Task input:
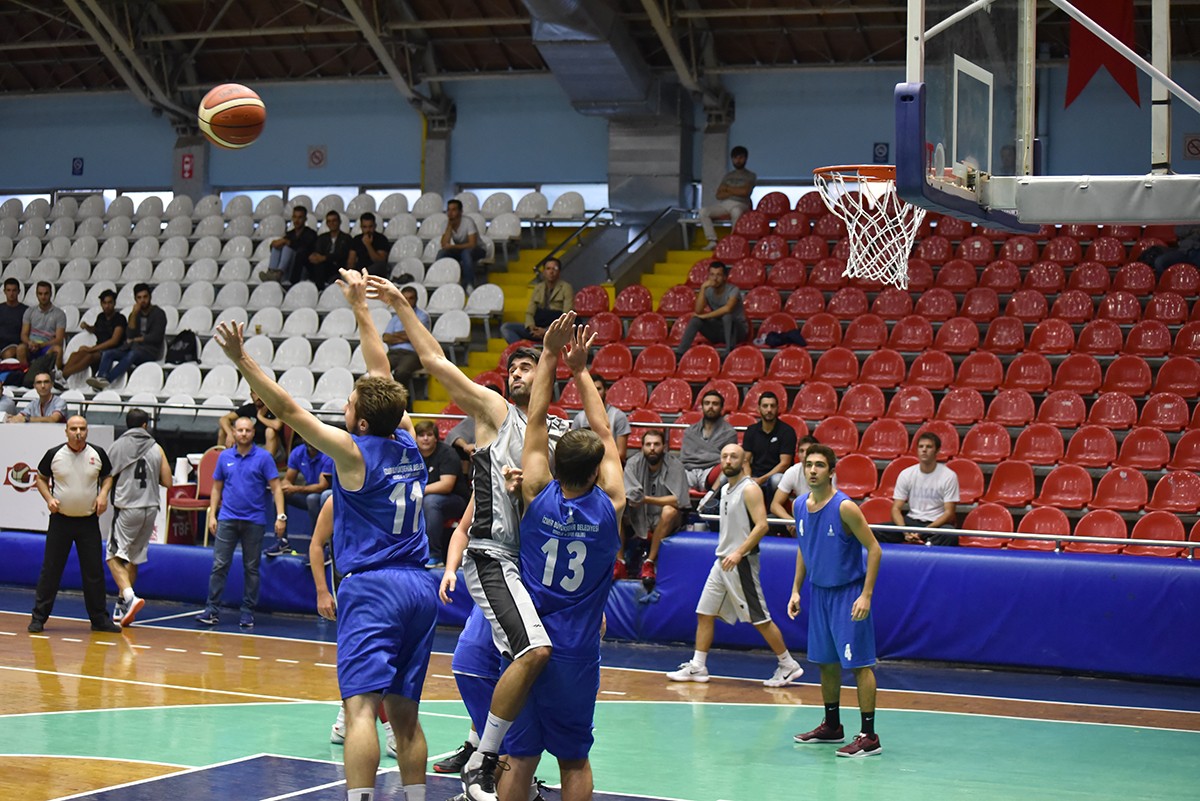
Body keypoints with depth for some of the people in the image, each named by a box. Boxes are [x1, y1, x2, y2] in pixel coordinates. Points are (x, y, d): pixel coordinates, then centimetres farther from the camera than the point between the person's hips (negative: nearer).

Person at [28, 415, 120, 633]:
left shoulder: (98, 454, -1)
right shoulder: (53, 454, -4)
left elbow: (108, 476, 14)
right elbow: (41, 478, 9)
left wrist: (103, 494, -4)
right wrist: (48, 498, -7)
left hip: (89, 520, 1)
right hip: (61, 519, -1)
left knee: (94, 571, 4)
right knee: (50, 569, 1)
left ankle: (99, 619, 13)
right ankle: (39, 617, 10)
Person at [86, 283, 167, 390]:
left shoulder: (158, 314, 1)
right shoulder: (135, 314, 15)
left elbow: (156, 337, -9)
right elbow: (129, 336, 1)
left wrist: (135, 340, -2)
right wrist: (134, 315, -8)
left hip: (150, 351, -6)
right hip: (132, 348, 6)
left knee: (132, 354, -37)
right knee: (107, 354, -17)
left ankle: (107, 380, -50)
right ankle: (100, 378, -42)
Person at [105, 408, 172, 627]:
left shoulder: (117, 447, -4)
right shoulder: (156, 449, 3)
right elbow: (167, 482, 4)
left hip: (126, 508, -4)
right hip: (150, 508, 4)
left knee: (115, 556, -2)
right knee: (133, 559, 16)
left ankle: (129, 597, -23)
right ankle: (121, 605, 24)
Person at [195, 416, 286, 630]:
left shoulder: (263, 457, -2)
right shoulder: (224, 457, 8)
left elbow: (276, 487, -4)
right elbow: (217, 488, 15)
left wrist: (280, 516, -13)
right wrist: (212, 515, 7)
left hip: (254, 520, -2)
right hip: (227, 518, 2)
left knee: (251, 568, 5)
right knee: (219, 565, -4)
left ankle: (247, 612, 11)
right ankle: (212, 610, -2)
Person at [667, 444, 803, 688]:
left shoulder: (750, 489, -13)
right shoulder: (725, 489, 14)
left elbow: (761, 525, -21)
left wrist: (739, 553, -27)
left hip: (741, 563, -9)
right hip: (723, 562, 9)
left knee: (759, 618, -4)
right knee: (704, 613, 7)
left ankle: (788, 665, 7)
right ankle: (697, 667, 14)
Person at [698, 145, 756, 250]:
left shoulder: (751, 176, 11)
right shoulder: (728, 175, 22)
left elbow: (744, 192, -8)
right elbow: (719, 195, 11)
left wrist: (727, 189, 4)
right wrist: (736, 192, -3)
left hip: (740, 205, -4)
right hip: (723, 204, 5)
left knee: (736, 211, -43)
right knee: (703, 211, -24)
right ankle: (712, 241, -27)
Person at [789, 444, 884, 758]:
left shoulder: (844, 507, -17)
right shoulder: (799, 506, 3)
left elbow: (874, 549, -14)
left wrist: (866, 595, -19)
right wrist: (796, 590, 12)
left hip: (848, 593, -7)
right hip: (819, 592, 7)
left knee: (859, 663, -7)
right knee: (826, 662, 14)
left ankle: (869, 737, -4)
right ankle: (832, 726, 27)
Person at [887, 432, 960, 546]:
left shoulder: (949, 476, -4)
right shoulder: (906, 474, 4)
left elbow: (949, 512, -7)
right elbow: (896, 509, 2)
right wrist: (905, 531, -20)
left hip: (937, 524, -2)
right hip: (911, 521, 3)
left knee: (950, 536, -39)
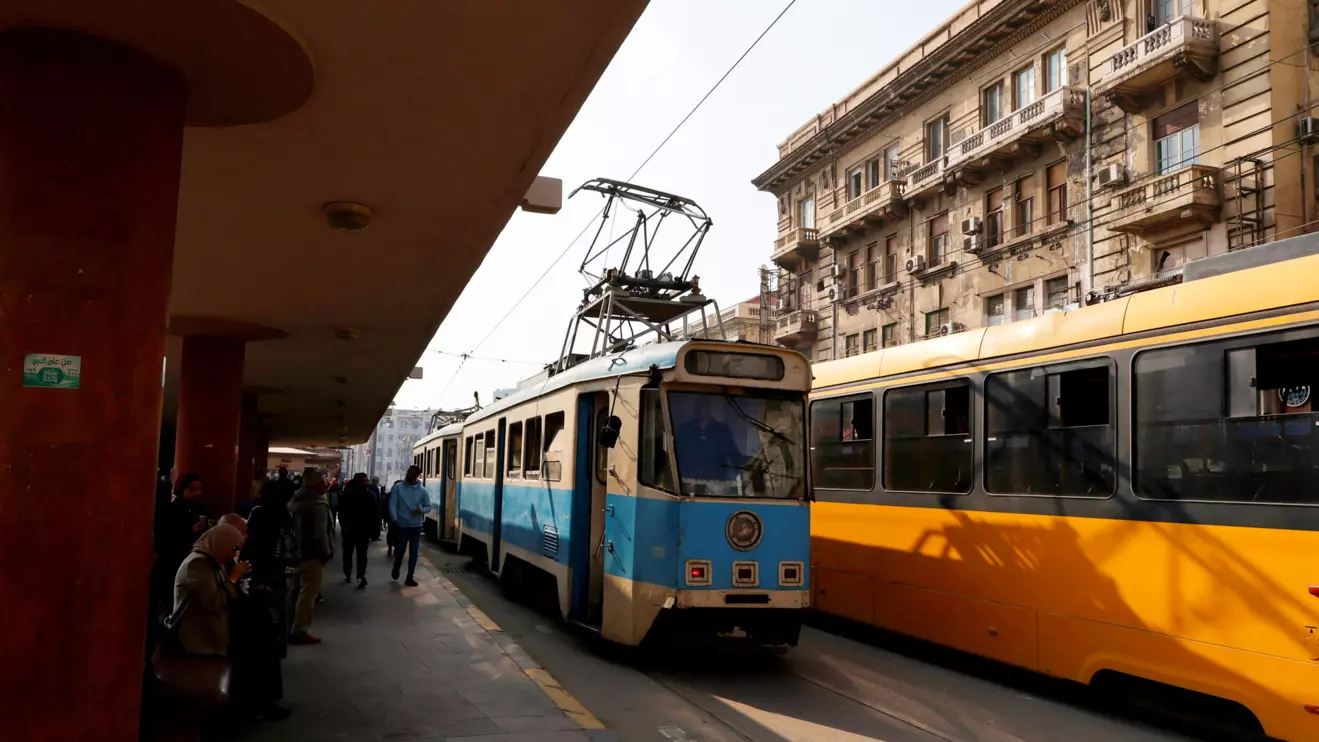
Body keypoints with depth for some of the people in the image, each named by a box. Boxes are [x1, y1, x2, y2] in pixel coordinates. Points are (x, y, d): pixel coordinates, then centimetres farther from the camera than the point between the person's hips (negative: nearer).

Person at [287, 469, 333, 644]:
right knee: (308, 593, -3)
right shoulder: (318, 505, -18)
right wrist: (327, 552, -11)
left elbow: (291, 527, 18)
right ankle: (299, 632, -1)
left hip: (295, 552, 9)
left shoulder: (295, 501, 12)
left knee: (295, 591, 17)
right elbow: (320, 533, -23)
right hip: (312, 555, -9)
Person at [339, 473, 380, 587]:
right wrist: (343, 526, -15)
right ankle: (347, 575, 20)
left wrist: (374, 529, -6)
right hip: (349, 529, 1)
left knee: (362, 554, -2)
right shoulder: (347, 494, -4)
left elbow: (375, 513, -1)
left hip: (363, 530, -1)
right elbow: (342, 511, -5)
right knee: (347, 553, 10)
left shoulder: (370, 495, -1)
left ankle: (361, 577, -6)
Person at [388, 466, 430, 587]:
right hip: (401, 525, -1)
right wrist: (394, 519, -20)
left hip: (416, 526, 1)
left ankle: (410, 577, 14)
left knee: (413, 553, 5)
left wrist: (420, 510, -15)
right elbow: (392, 505, -8)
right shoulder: (397, 487, -4)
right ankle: (396, 568, 36)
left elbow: (428, 507, 7)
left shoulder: (422, 490, 1)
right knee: (399, 551, 4)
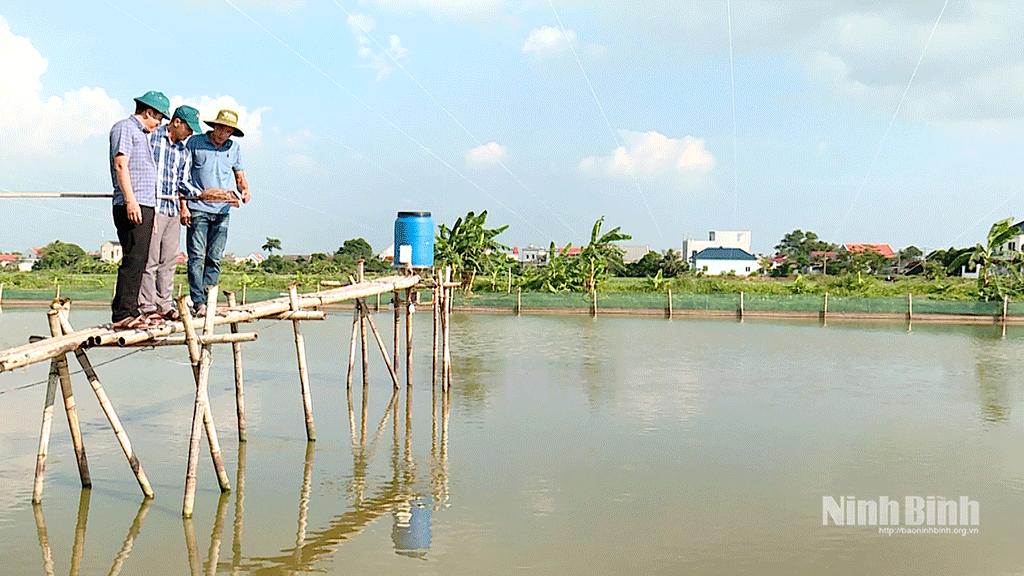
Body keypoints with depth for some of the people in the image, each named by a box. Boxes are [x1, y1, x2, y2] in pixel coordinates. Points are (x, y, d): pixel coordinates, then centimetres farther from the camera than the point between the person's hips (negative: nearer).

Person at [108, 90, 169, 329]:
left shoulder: (142, 133, 26)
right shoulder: (124, 128, -3)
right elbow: (120, 165, -14)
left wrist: (151, 211, 26)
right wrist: (130, 201, -22)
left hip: (144, 205, 10)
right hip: (131, 206, -10)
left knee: (140, 260, 9)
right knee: (133, 259, -14)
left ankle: (131, 310, 13)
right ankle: (122, 314, -14)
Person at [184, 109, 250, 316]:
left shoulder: (234, 148, 12)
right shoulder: (195, 143, 2)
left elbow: (239, 175, 19)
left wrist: (244, 190, -5)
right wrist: (183, 205, -4)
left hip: (222, 211, 3)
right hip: (198, 209, -3)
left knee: (215, 259, 3)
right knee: (197, 257, -8)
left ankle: (208, 301, 7)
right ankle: (198, 302, -10)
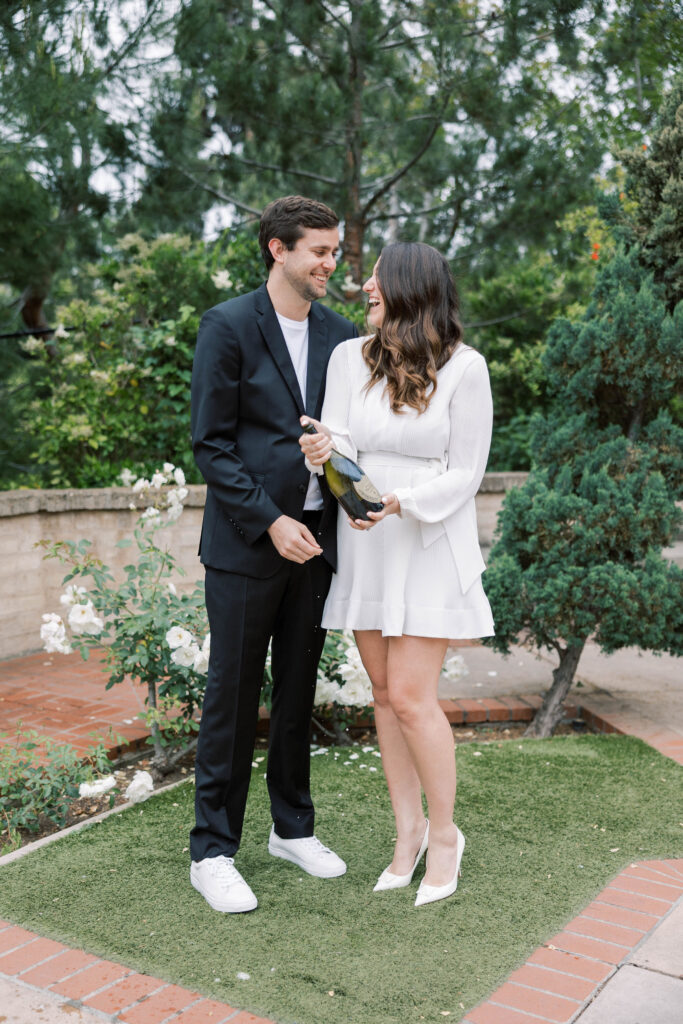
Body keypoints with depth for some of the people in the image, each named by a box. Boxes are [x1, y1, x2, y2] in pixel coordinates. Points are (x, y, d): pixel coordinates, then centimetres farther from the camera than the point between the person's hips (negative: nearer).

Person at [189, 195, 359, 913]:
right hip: (246, 539, -5)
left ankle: (293, 828, 31)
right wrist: (271, 521, -16)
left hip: (314, 537, 5)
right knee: (233, 695, 2)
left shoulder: (340, 334, 9)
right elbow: (210, 443, -9)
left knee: (298, 691, 15)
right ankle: (212, 851, 16)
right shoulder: (228, 326, -6)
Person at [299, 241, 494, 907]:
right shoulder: (350, 357, 3)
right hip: (364, 546, 5)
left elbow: (465, 474, -8)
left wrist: (399, 502, -23)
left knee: (411, 697, -6)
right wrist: (325, 449, -24)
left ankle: (444, 834, 16)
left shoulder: (464, 367, -9)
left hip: (429, 546, -4)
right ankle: (408, 830, 25)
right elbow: (342, 444, 0)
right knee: (384, 694, 10)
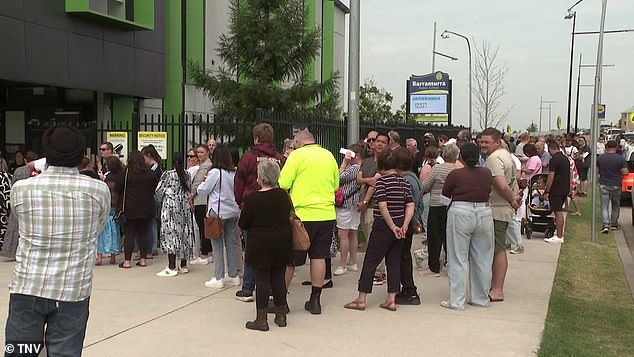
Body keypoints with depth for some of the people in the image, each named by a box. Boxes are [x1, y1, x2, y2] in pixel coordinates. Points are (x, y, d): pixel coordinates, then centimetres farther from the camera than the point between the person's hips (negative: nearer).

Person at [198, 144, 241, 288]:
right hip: (233, 212, 6)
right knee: (231, 244, 11)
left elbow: (203, 191, -4)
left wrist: (204, 181, 13)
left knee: (217, 246, 0)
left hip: (218, 213, -5)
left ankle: (218, 278, 1)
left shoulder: (215, 172, -11)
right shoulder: (234, 173, 5)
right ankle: (234, 276, 15)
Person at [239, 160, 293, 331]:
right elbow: (290, 217, 11)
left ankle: (261, 319, 4)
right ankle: (281, 315, 20)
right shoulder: (284, 195, -1)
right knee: (279, 277, 12)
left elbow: (242, 224, -6)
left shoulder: (252, 199, -13)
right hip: (282, 243, 4)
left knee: (262, 279, 1)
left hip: (260, 245, -4)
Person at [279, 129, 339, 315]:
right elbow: (336, 186, 19)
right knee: (319, 256, 10)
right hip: (327, 214, 5)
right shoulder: (329, 155, 9)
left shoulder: (297, 155, -6)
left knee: (290, 258, 5)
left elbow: (283, 184, -12)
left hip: (302, 214, -4)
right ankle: (315, 300, 14)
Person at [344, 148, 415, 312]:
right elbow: (410, 206, 2)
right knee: (394, 262, 12)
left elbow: (383, 206, -19)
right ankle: (391, 300, 11)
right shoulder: (404, 182, 7)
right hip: (400, 227, 6)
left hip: (383, 226, -6)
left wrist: (393, 227, -14)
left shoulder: (382, 180, -11)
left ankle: (361, 299, 6)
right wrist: (404, 226, -3)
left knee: (370, 261, 2)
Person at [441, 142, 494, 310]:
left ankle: (457, 301, 5)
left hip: (460, 214, -4)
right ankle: (481, 298, 22)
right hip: (484, 214, 4)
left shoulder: (455, 174, -10)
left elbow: (445, 193, 4)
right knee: (482, 259, 13)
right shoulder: (487, 173, 1)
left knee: (458, 260, 3)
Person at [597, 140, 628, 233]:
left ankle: (605, 225, -12)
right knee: (616, 206, 17)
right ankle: (614, 224, 24)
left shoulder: (600, 158, -3)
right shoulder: (621, 159, -10)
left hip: (603, 185, 1)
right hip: (616, 185, -1)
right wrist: (619, 174, 7)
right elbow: (625, 172, -12)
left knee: (604, 206, 1)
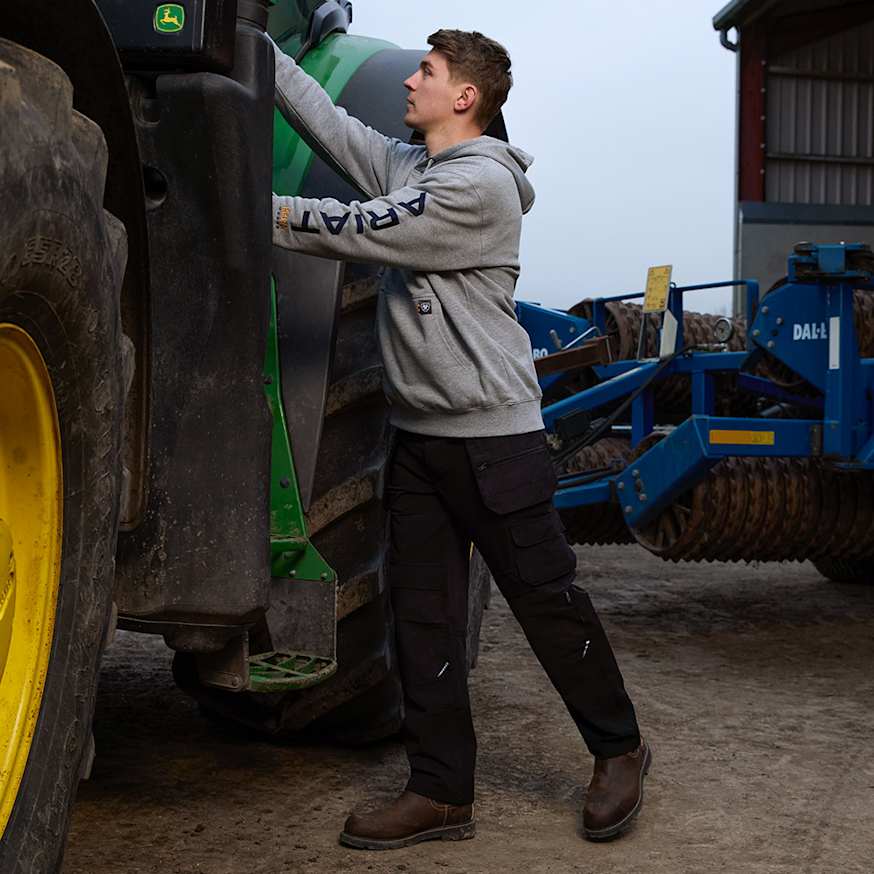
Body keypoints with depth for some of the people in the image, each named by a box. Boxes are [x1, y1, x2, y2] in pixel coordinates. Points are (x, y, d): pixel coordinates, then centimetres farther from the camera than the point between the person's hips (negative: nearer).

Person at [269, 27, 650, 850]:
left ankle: (618, 752, 21)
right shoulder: (403, 165, 12)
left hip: (492, 435, -8)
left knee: (548, 602, 3)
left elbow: (363, 232, -16)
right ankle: (441, 791, 13)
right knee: (423, 615, 6)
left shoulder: (482, 185, -14)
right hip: (417, 435, 8)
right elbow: (326, 118, 14)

What is needed:
Format the data, from its beginning up to and including the line containing "left ankle: (99, 619, 13)", as a Markdown table with the columns Row and Line, numbering each row and omitting blank lines. Leave the picture out of the table.

Output for this task:
| Row | Line |
|---|---|
| 1 | Body keypoints with depth for some of the people in the image, each named by a box. Boxes are [x1, y1, x2, y2] in pixel coordinates. Points are (x, y, d): pixel coordinates, then centimetres farther from the camera than the point between the person's hips (negative: nearer). |
| 2 | Person at [28, 415, 120, 633]: |
| 3 | left shoulder: (98, 454, -1) |
| 4 | right shoulder: (53, 454, -4) |
| 5 | left elbow: (108, 476, 14) |
| 6 | right elbow: (41, 478, 9) |
| 7 | left wrist: (103, 494, -4) |
| 8 | right wrist: (48, 498, -7) |
| 9 | left hip: (89, 520, 1) |
| 10 | right hip: (61, 519, -1) |
| 11 | left knee: (94, 571, 4) |
| 12 | right knee: (50, 569, 1) |
| 13 | left ankle: (99, 619, 13) |